One of his important works is the depiction of his great-grandfather, Josua Nau Makoanyane, who is associated in oral tradition with the army of King Moshoeshoe I.

== Exhibitions ==

During his lifetime, Makoanyane's work was exhibited at:

- 1936 – Empire Exhibition, Johannesburg.
- 1938 – Bantu Arts and Crafts Exhibition, Grahamstown.
- 2021 - KE LIHA PENE - I lay down my pen. Iziko Museum.

His works have also been exhibited at the Iziko Museums of South Africa and have reached audiences in the United States, Paris and the United Kingdom.

== Collections ==

Works by Makoanyane are held in several public collections:

- Iziko Museums of South Africa, including the William Fehr Collection, Cape Town.
- Duggan-Cronin Gallery, Kimberley.
- University of Cape Town (Kirby Collection).
- Morija Museum and Archives, Lesotho.

== Death and legacy ==

Samuel Makoanyane died on 24 October 1944 in Koalabata, Lesotho, from tuberculosis.

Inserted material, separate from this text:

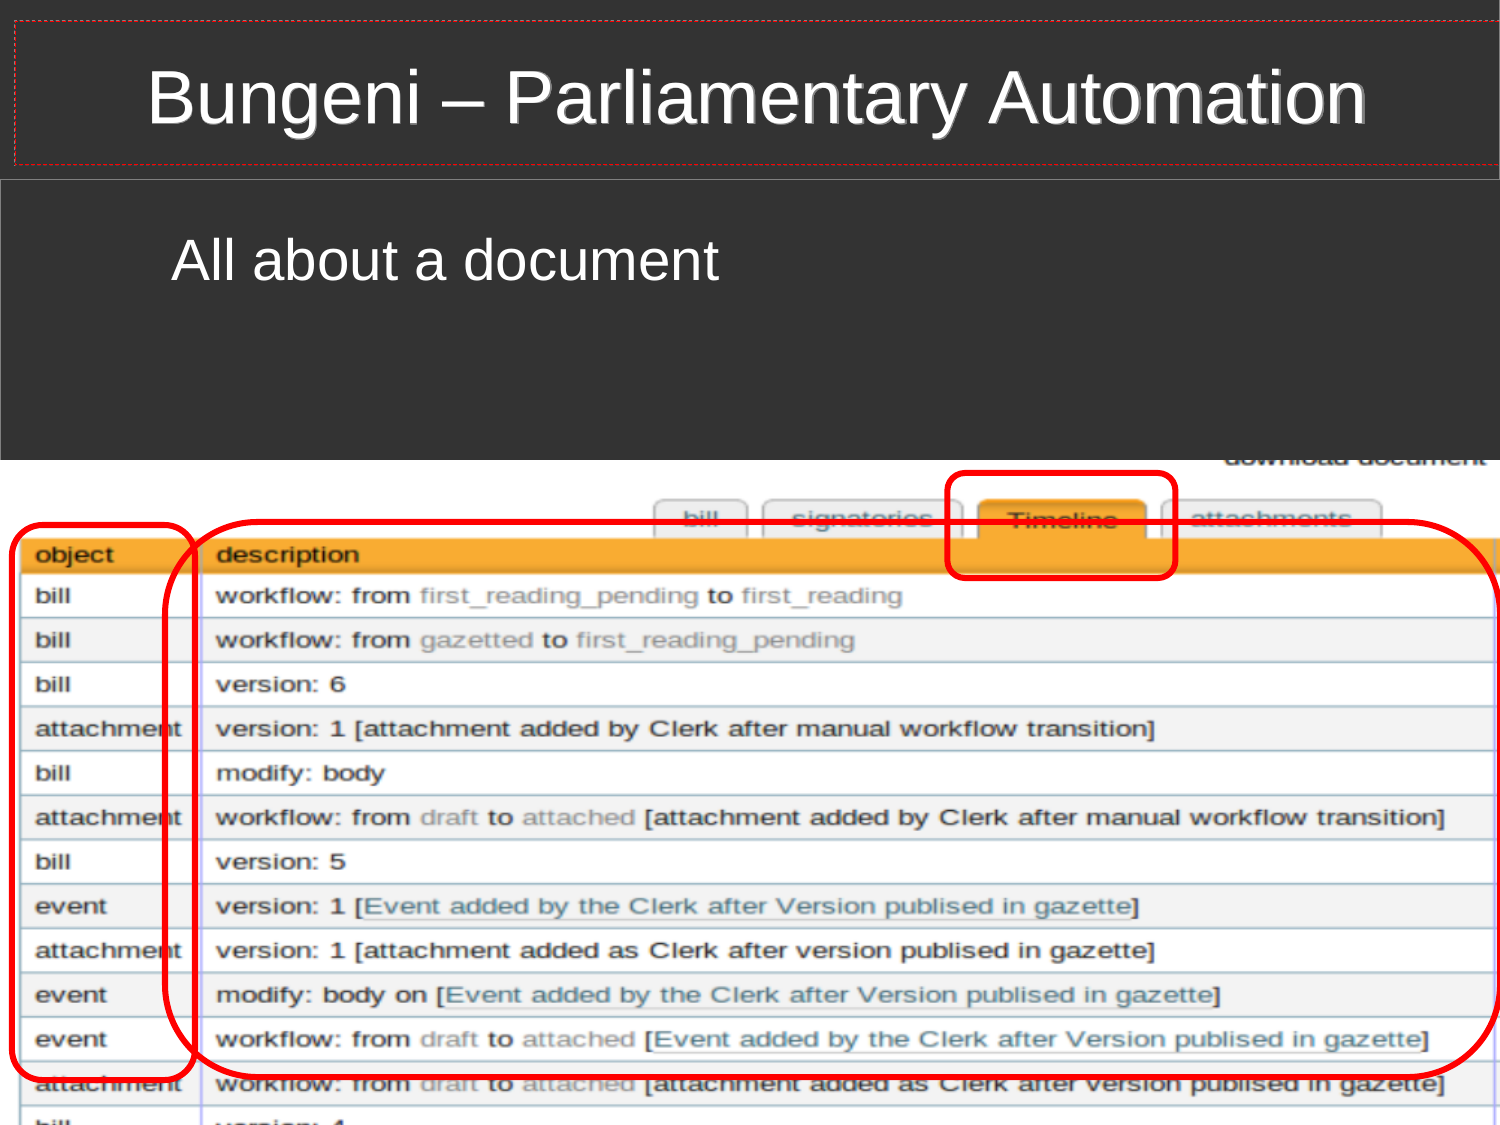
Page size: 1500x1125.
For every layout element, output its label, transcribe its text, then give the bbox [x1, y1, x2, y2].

He was 35 years old at the time of his death.

His clay sculptures are regarded as important visual records of Basotho social life and historical memory in the early twentieth century. Contemporary scholarship increasingly recognizes rrecognizeshis work not merely as ethnographic artifacts but as significant artistic contributions within southern African art history.